* **Фрагмент страницы**
Все уходящие перед получением брошюр прикладывались ко кресту и батальонному знамени. У многих пластунов навертывались слезы, когда, приложившись ко кресту, они подходили целовать свое родное знамя, чтобы с ним проститься быть может навсегда. Такие минуты никогда не изгладятся из памяти пластуна. По окончании прощания со знаменем командир еще раз поблагодарил их за службу и, пожелав им счастливого пути, скомандовал: «Старики, шагом марш». Тихо и плавно двинулся эшелон, сопровождаемый сердечными пожеланиями, под звуки родного батальонного марша, имея впереди хор батальонной музыки. Некоторые из уходящих имели при себе традиционные хоругви, которые в завернутом виде несутся домой; подходя уже к станице, где пришедших встречают почти все от мала до велика, хоругви разворачиваются и, после молебствия о благополучном окончании службы и возвращении домой, заносятся в церковь. Когда эшелон вышел из урочища, командир остановил его. Все остающиеся пластуны выстроились на шоссе, образуя между своими двумя шеренгами широкий проход. Заиграла опять музыка, уходящие прошли перед командиром батальона церемониальным маршем, а затем, пройдя мимо него, сняли папахи и с громким «ура» проходили среди своих товарищей, напутствуемые наилучшими пожеланиями».

* **Извлеченные записи**
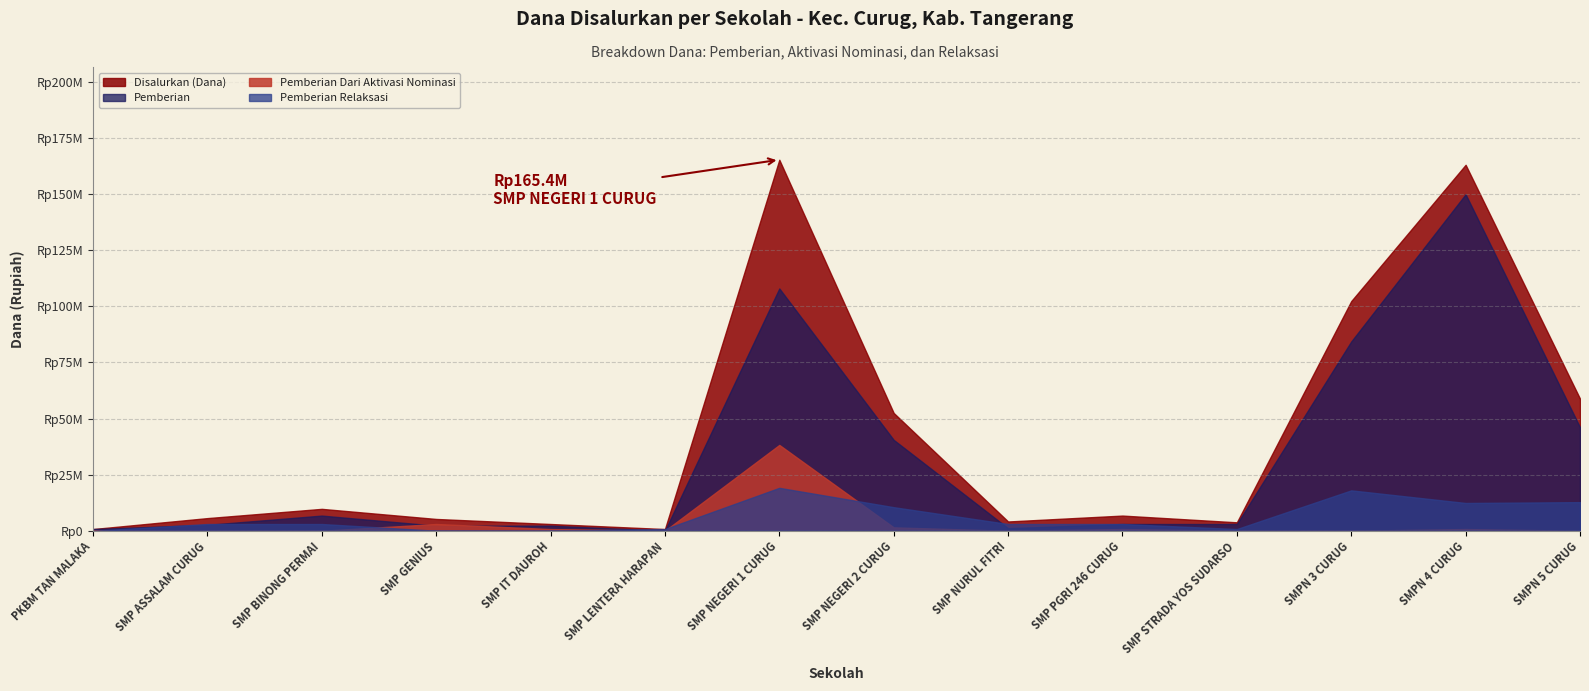

How many lines are shown in the chart?

4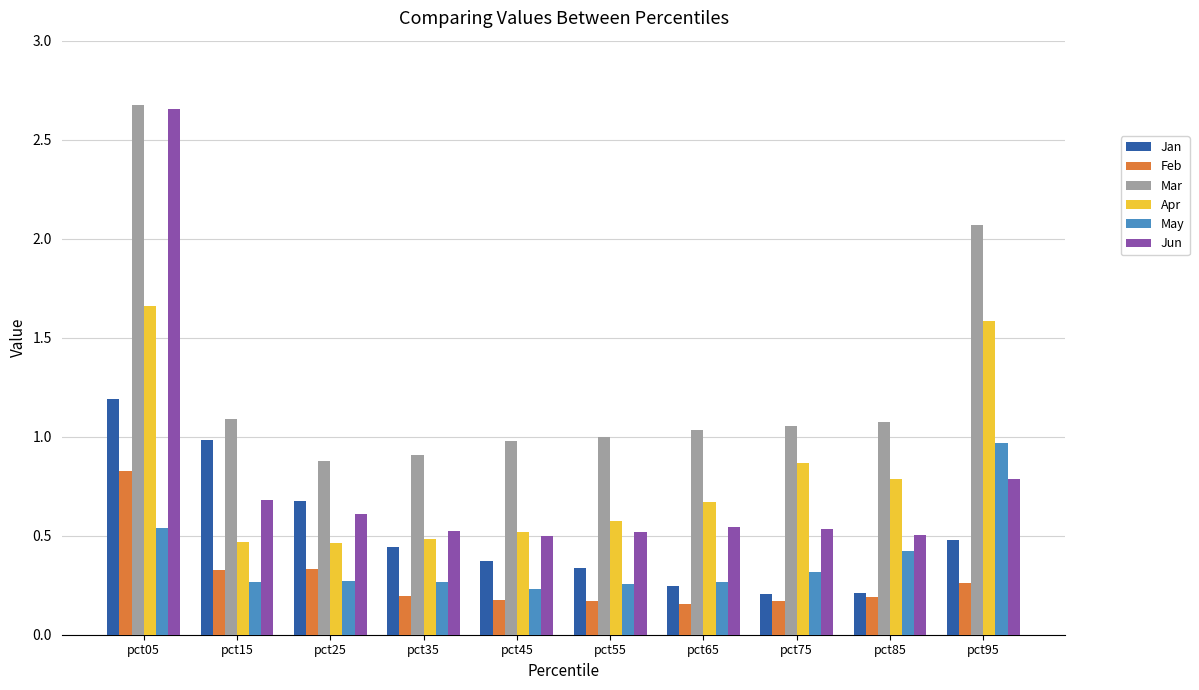

At which label does May reach its peak?

pct95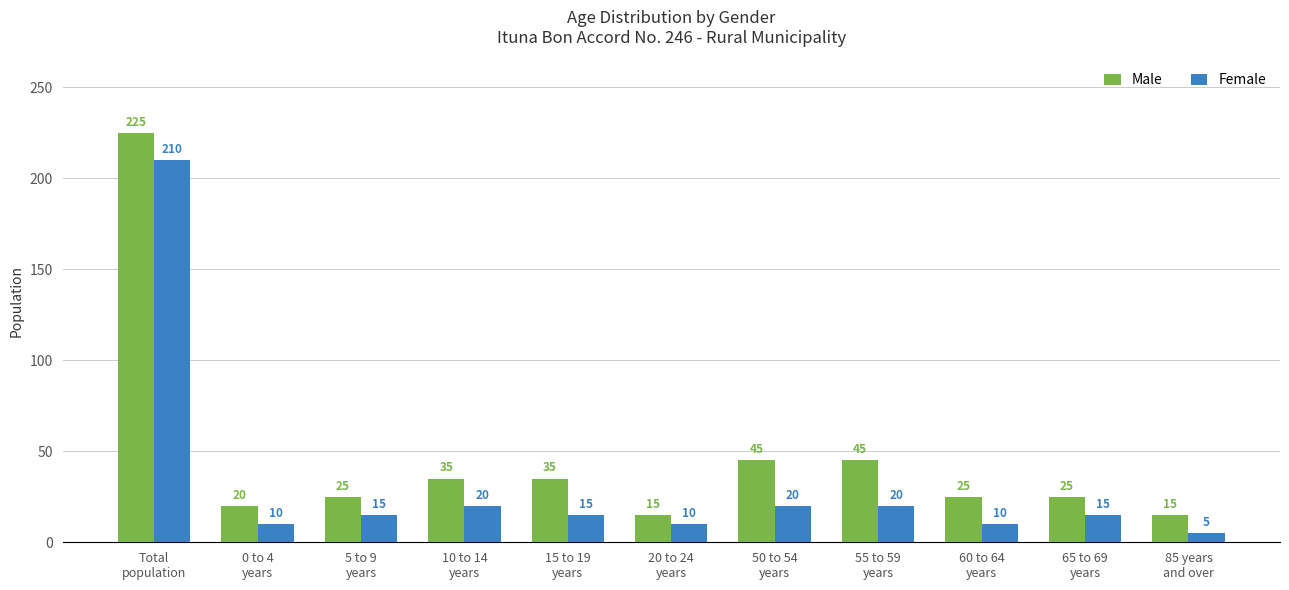

Rank the series by their average value, from highest to lowest.

Male, Female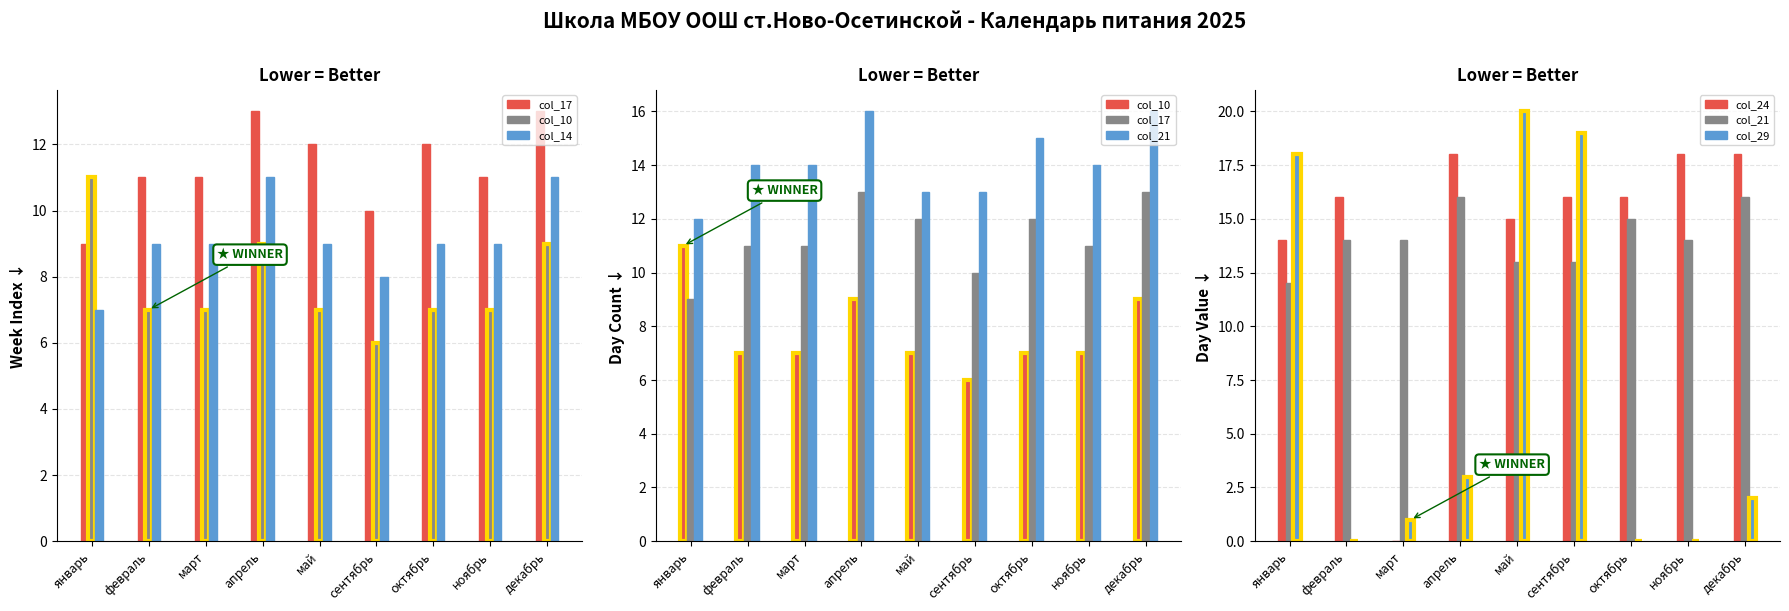

Which has a higher value, апрель or март?

апрель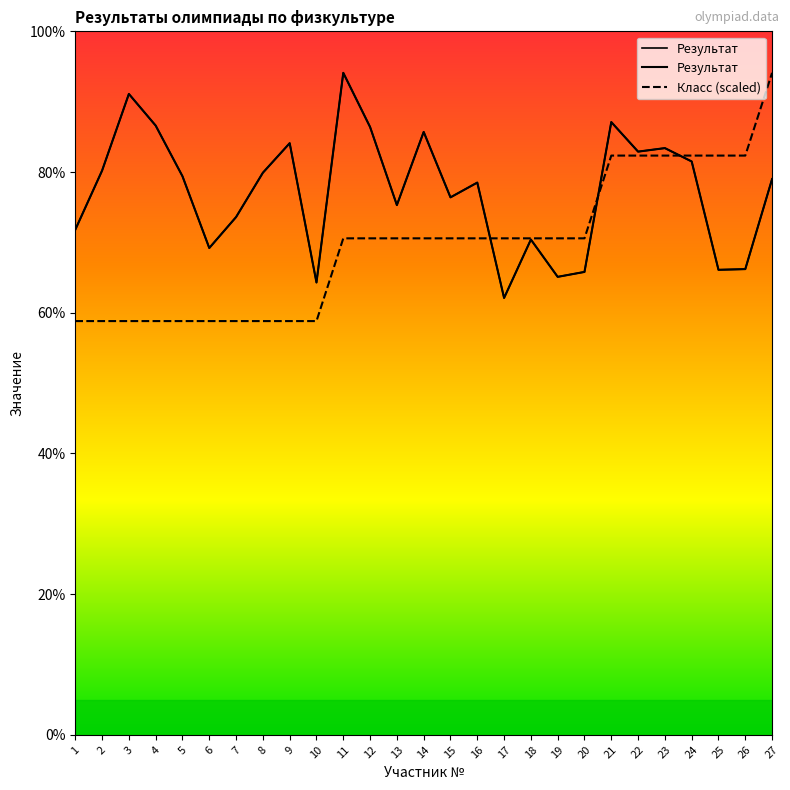

Which category has the lowest value in the Класс (scaled) series?

1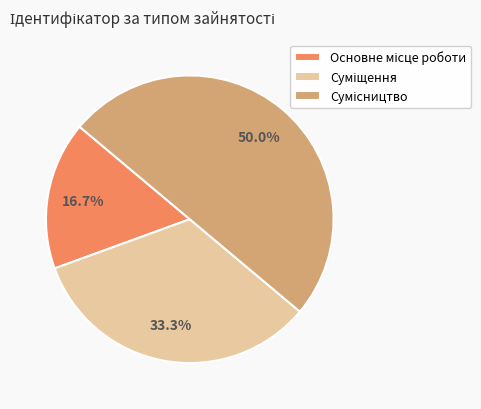

Count the number of slices in the pie.

3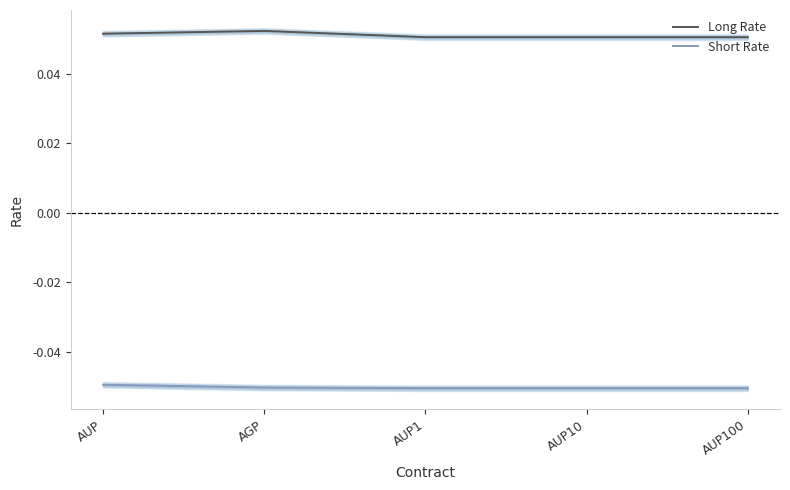

True or false: Short Rate has a value of -0.1 at AGP.

True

* **Задания для выполнения**
1 - Ответьте на вопросы по тексту о проводах пластунов:
(a) К чему прикладывались все уходящие перед получением брошюр?
(b) Какой командой командир отправил эшелон в путь?
(c) Что сделали уходящие, пройдя мимо командира батальона?
2 - Напишите продолжение текста о проводах пластунов, начав сразу после его последнего предложения.
Записи для работы не понадобятся.

* **Ответы**
1 -
(a) Ко кресту и батальонному знамени.
(b) «Старики, шагом марш».
(c) Сняли папахи и с громким «ура» прошли среди своих товарищей.

2 -
Наверное, основная масса непосвященных читателей, дочитав до конца, скажет: «Хорошие традиции, но о какой преемственности здесь идет речь?»
А о самой непосредственной. Дело в том, что в 1957 году в Лагодехи ГрССР, на том самом казарменном фонде, что остался от пластунского батальона (в районе табачной фабрики), был развернут 43-й батальон специального назначения. А в 1963 году в г. Лагодехи была развернута 12-я обрСпН, которая в 1964 году объединилась с 43-м батальоном.
В 1980 году на базе, где раньше был развернут 43-й батальон спецназа, был развернут 173-й ооСпН, успешно воевавший в ДРА и в ряде локальных конфликтов постсоветского периода. Этому отряду после окончания первой чеченской кампании в 1997 году за особое отличие в боевых действиях было присвоено почетное звание «Донского казачьего».
Круг замкнулся.
«Кормили хорошо, усиленную порцию мяса на котел отпускали, каши не впроед и двойную порцию спирта. Спирт был какой-то желтый, говорят, местный, кавказский, но вкусный и очень крепкий. Бывало, сгоряча забудешь и хватишь залпом стакан, как водку, а потом спроси, «какой губернии», ни за что не ответишь. Чай тоже еще не был тогда введен в войсках, мы по утрам кипятили в котелках воду на костре и запускали в кипяток сухари — вот и чай. Питались больше сухарями, хлеб печеный привозили иногда из Озургет, иногда пекли в отряде и нам доставляли ковригами.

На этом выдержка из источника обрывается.